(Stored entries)

────────────────────────────────────────

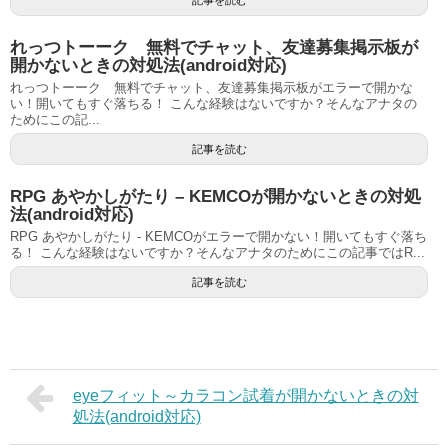
れっつトーーク 無料でチャット、友達募集掲示板が
開かないときの対処法(android対応)
れっつトーーク 無料でチャット、友達募集掲示板がエラーで開かな
い！開いてもすぐ落ちる！ こんな経験はないですか？そんなアナタの
ためにこの記...
記事を読む
RPG あやかしがたり – KEMCOが開かないときの対処
法(android対応)
RPG あやかしがたり - KEMCOがエラーで開かない！開いてもすぐ落ち
る！ こんな経験はないですか？そんなアナタのためにこの記事ではR...
記事を読む
eyeフィット～カラコン試着が開かないときの対
処法(android対応)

────────────────────────────────────────

# TASK PROMPT:
Copy each line of the records that has "android対応" in it.

# TASK RESULT:
開かないときの対処法(android対応)
法(android対応)
処法(android対応)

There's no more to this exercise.